Re: [vdsm] [Spice-devel] [RFC]about the implement of text-based console

2012-10-19 Thread Alon Levy
 Itamar Heim píše v Čt 18. 10. 2012 v 20:32 +0200:
  On 10/18/2012 12:13 PM, Alon Levy wrote:
   On 10/16/2012 12:18 AM, David Jaša wrote:
 [snip]
   Extending spice to provide just serial console remoting
   actually
   seems
   the easiest way to provide remote text-only console because
   most of
   the
   code path is already mature (used for client to guest agent
   communication) and e.g. spicy to just provide a device where
   e.g.
   screen
   could connect or just provide the console itself.
  
   CCing spice-devel
  
   would it allow users to script with/over it like they can with
   ssh?

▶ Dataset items
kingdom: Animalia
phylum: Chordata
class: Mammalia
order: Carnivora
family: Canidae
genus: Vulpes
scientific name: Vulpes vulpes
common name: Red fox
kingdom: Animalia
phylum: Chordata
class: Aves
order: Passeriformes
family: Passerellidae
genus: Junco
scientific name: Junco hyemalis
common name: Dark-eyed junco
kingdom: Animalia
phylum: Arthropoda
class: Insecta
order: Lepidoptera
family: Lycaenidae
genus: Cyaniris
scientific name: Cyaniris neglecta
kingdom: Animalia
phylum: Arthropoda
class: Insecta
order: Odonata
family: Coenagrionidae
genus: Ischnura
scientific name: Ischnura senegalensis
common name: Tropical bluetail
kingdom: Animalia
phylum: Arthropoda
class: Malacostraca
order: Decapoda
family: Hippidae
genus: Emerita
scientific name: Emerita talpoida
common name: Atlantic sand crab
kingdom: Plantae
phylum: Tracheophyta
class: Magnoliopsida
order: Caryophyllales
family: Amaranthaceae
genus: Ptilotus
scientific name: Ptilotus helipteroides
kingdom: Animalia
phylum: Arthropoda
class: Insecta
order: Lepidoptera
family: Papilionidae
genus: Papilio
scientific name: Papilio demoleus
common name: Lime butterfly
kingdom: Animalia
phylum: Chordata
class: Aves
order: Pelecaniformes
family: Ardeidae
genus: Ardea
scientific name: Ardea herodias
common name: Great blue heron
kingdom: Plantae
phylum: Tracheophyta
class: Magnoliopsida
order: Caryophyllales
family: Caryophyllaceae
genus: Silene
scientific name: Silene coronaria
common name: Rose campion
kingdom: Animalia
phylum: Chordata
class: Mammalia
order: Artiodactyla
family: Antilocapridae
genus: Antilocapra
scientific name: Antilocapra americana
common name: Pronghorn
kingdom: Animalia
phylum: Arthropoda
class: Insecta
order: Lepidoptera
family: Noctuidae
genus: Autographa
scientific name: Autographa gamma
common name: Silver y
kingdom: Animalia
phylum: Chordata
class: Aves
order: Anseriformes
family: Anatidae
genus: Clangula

▶ ASSIGNED TASK 1
In the mailing list message about a text-based console, what is the already mature code path used for?
▶ ASSIGNED TASK 2
Continue the mailing list message about a text-based console from where it stops.

▶ EXPECTED OUTPUT 1
It is used for client to guest agent communication.

▶ EXPECTED OUTPUT 2
   If I understand correctly the idea is to add another channel for
   spice that would connect to a char device in qemu that in turn
   connects to a serial port. The result is a spice client that can
   display and interact, but not a scripting extension. We could
   also create a unix domain socket to expose this connection on
   the client, and the client could then use that for scripting
   (but this will be instead of displaying, since you can't
   multiplex the console in a meaningful way - unless you run
   screen/tmux over it maybe):
  
   remote-viewer --spice-console-unix-domain-socket /tmp/spice.uds
   (This option assumes we want a single console channel - if we
   have multiple we will need to name them too)
  
   Anyone will be able to script it using for instance:
   socat UNIX-CONNECT:/tmp/spice.uds SYSTEM:echo hello world
  
   We could also turn it into a pty (socat can do that).
  
  i think using spice this way may be a very good solution, to proxy
  a
  serial console.
  only caveat is it requires client to install spice, vs. just using
  ssh.
 
 Jarda (To:) actually asked me if this feature (serial device pass
 through without any graphics) was feasible for purposes of connecting
 remotely to serial console.
 Jarda, would the solution outlined by Alon be good for you?
 
 Alon, one problem comes to my mind though: it would need either
 second
 spice server, or multi-client support (limited one would be enough to
 have simultaneously one graphics user and one serial device user). Do
 you think it is possible to implement such things without much
 effort?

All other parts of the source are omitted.